Is there a cheap opamp Instrumentation amplifier solution here?, my source resistance is just too high, i fear, for this differential amplifier?

 

[dougy83]

though i think that will make for inaccuracies, as you have R3=R4=12K, and 12K is not that much bigger than 2K2 (R2). [its bigger but not enough bigger]
Also, since you have R5=R6=1K86 , the gain will be 0.155 which is too low, i'm going to start getting troubles with getting too near the VOL of the opamp.

Why is the gain suddenly an issue? You proposed a 12k/2k2 divider (which is a gain of 0.155) followed by a unity gain diff amp using 1k resistors. 1k is less than 1k86 and would therefore have more loading on the opamp output.

Anyway, 0.155 x 5V is 0.775V, which should be the minimum output voltage with a flat battery pack.
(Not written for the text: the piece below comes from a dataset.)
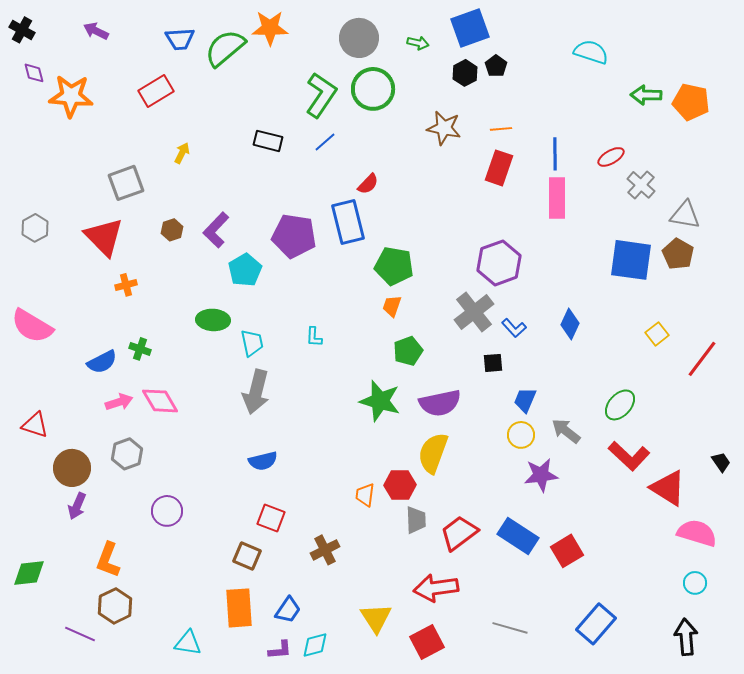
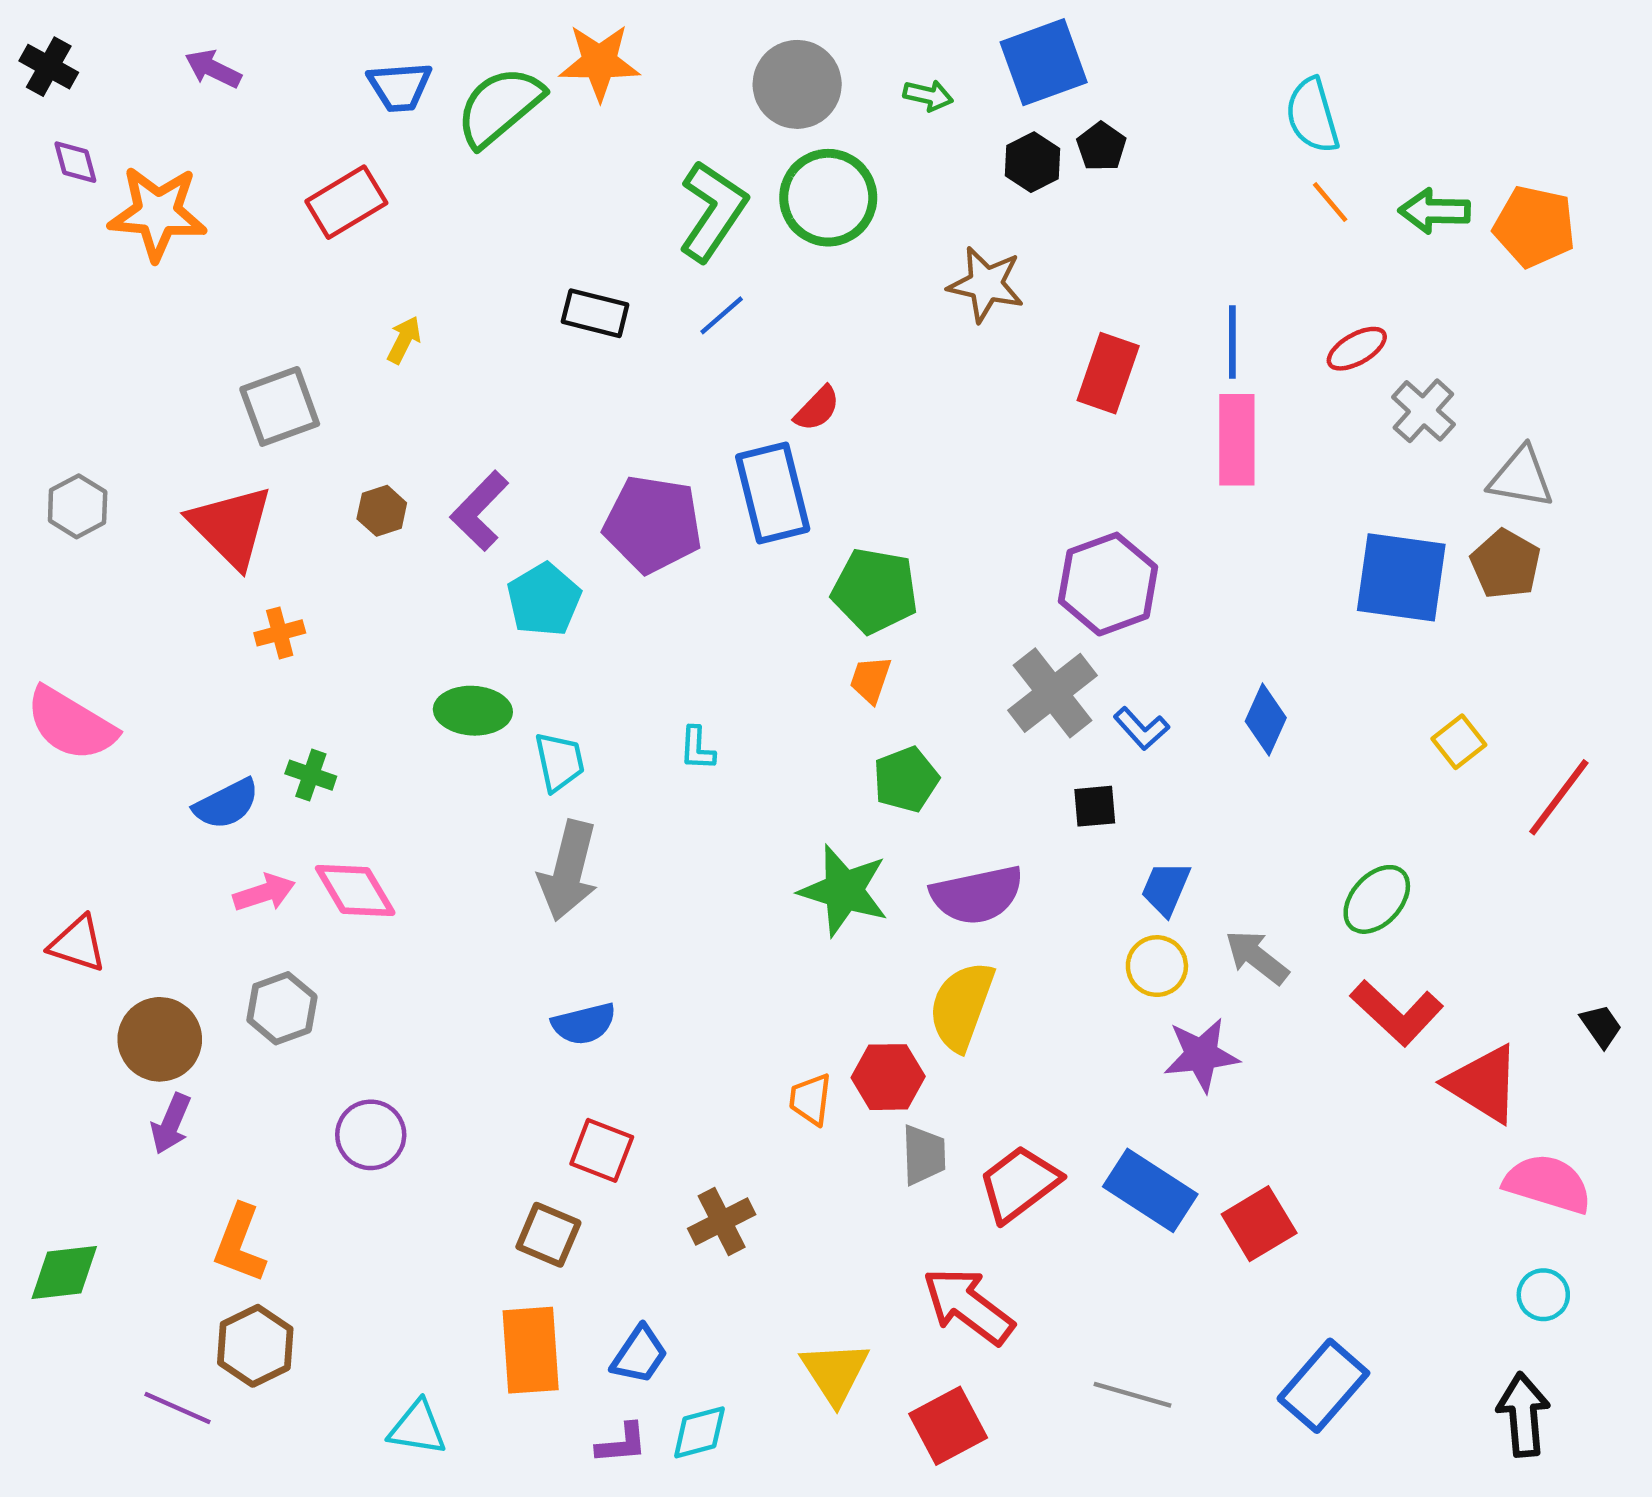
cyan semicircle: (591, 52) -> (1312, 115), turned -124
orange line: (501, 129) -> (1330, 202), moved, turned 55
red arrow: (436, 588) -> (968, 1306), turned 45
Which VOL value are you using?

Also what do you mean by "bigger but not enough bigger"?

 

[Flyback]

Sorry, my misunderstanding, you mean like this.

https://i46.tinypic.com/351btye.jpg

I suppose this would be accurate?
The MCP601 opamp supply rail is just 3V3, and the battery is anywhere between 1.2V and 8V, so when its 8V, i hope this won't be a problem?

 

[dougy83]

Sorry, my misunderstanding, you mean like this.

Yes

I suppose this would be accurate?
The MCP601 opamp supply rail is just 3V3, and the battery is anywhere between 1.2V and 8V, so when its 8V, i hope this won't be a problem?

It's as accurate as a standard differential amplifier. The fact that the gain is 0.155 means that the input voltage offset error is not amplified, so if the resistors are accurate, then the output voltage will be accurate. An input of 1.2V (very low for a 6V battery pack mind you) should produce an output voltage of 186mV, which is quite possibly >VOL for a 1k8 load: which would be fine. If VOL is >186mV, then you could perhaps use a pull-down resistor on the output.

When the battery has 8V, the output will be 0.155 of that, which is 1.24V

 

[Mr RB]

...We are designing an Emergency Light, which powers a lamp from a 6V battery when the normal power supply fails. Otherwise, the Emergency light PCB charges the battery.
The battery is at the end of a wire lead, which is half a metre long. The resistive drop in this lead during battery charging (1 Amp) and discharging (400mA) means that we are not correctly sensing the battery voltage.
...

Just use thicker wires? 1A and 1 metre are fairly insignificant amounts and with decent wire the voltage drop would likely be less than 0.05v, and even at a worst case of 0.1v it's going to be insignificant for charging and discharging setpoints and/or could be compensated in software!

If it was 5 amps and 5 metres that would be a different matter.

 

[MikeMl]

Does anybody feel like Flyback is wearing out his welcome on this forum? After all, he is being paid to engineer this product, but I'm getting the feeling we are doing his job...

Just asking?

 

[ChrisP58]

I agree with Mr. Black that thicker wires is the way to go.

20 AWG (0.8mm dia) is 33mOhms per meter, so your voltage error would be 33mV at 1 amp.

For a target voltage of 8V, the error is 0.4% so, unless you will use high precision resistors or trimming, the error from your remote amplifier will be greater than the error from the wiring.

Also, due to the wire resistance, the battery voltage will always be lower than the charge output, so you are safe there.

 

[Mr RB]

Does anybody feel like Flyback is wearing out his welcome on this forum? After all, he is being paid to engineer this product, but I'm getting the feeling we are doing his job...
...

He's getting paid to design a commercial emergency lighting product and strangers on the internet are doing all the work for him for free? How rude.